With Afghans heading into crucial elections Thursday, US defense officials said the commander of US and NATO forces in Afghanistan, General Stanley McChrystal, was weighing cutting back desk jobs and other support staff to free up more soldiers for combat.
"The idea is use troops more effectively," a US official, who spoke on condition of anonymity, told AFP on Monday.
Reducing non-combat positions would mean "doing more with what you've got versus asking for more" troops, the official said.
|A US Marine on patrol in the Garmsir district of Helmand Province in July.|
McChrystal is taking a hard look at the war against Taliban insurgents amid widespread speculation he may soon ask Obama for additional US forces -- a politically-charged issue at home and abroad.
Cutting the number of support staff could mean the US general would make a more modest troop request, possibly easing pressure on Obama who faces rising anxiety over the war within his own party.
As candidates held rallies at the close of campaigning in Afghanistan, Obama defended the war as a necessary mission but warned of a difficult road ahead.
"The insurgency in Afghanistan didn't just happen overnight," Obama told the Veterans of Foreign Wars service organization in the southwestern state of Arizona.
"We won't defeat it overnight. This will not be quick. This will not be easy," Obama said.
The US president said the war was "fundamental" to defending Americans by depriving Al-Qaeda of a safe-haven to plot follow-on attacks to the September 11 strikes in 2001.
Although he acknowledged an upsurge in "fierce" fighting in Afghanistan, he vowed to adapt US tactics and ensure the troops have the tools they need to do the job.

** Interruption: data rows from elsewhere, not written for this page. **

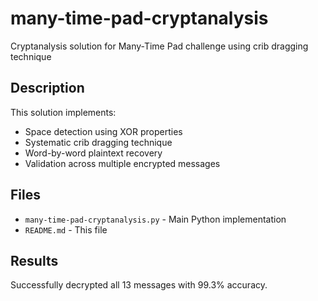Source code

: # many-time-pad-cryptanalysis
Cryptanalysis solution for Many-Time Pad challenge using crib dragging technique
## Description
This solution implements:
- Space detection using XOR properties
- Systematic crib dragging technique
- Word-by-word plaintext recovery
- Validation across multiple encrypted messages

## Files
- `many-time-pad-cryptanalysis.py` - Main Python implementation
- `README.md` - This file

## Results
Successfully decrypted all 13 messages with 99.3% accuracy.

He did not, however, offer detailed insight into the evolving war strategy, which has seen thousands of troops and billions of US dollars pour into the country since Obama took office in January.
US troop levels, currently at 62,000, are set to reach 68,000 in coming months, more than double the number in place at the start of the year.
Obama has already ordered an additional 21,000 servicemen to the country ahead of Thursday's elections, in line with his vow to turn the US focus from Iraq to Afghanistan -- which he says poses a greater security threat.
As campaigning ended in Afghanistan, US Secretary of State Hillary Clinton said Washington would remain impartial in the election and would work with whomever voters pick.
"Like the Afghan people we want to see credible, secure and inclusive elections that all will judge legitimate," she said.
"We look forward to working with whomever the Afghan people select as their leaders for the next five years," she added.
President Hamid Karzai, who has ruled Afghanistan since the US-led invasion toppled the Taliban regime in 2001, is the frontrunner but a strong campaign by former foreign minister Abdullah Abdullah could force a run-off.
Obama has adopted a cooler approach to Karzai compared to his predecessor George W. Bush, who heaped praise on the Afghan leader and frequently spoke to him by video link.
Obama administration officials have been critical of corruption plaguing the Kabul government and alarmed by Karzai's alliance with a notorious warlord, General Abdul Rashid Dostum.
If Karzai wins, analysts say Washington will likely take a tougher line and demand Kabul do more to fight corruption in return for generous aid.
The elections have been overshadowed by threats from the insurgents, who have warned that Afghans who take part will face reprisals.
Kabul and the NATO-led coalition were planning elaborate security measures amid concern that poor turnout, due to fears of violence, could jeopardise the legitimacy of the elections.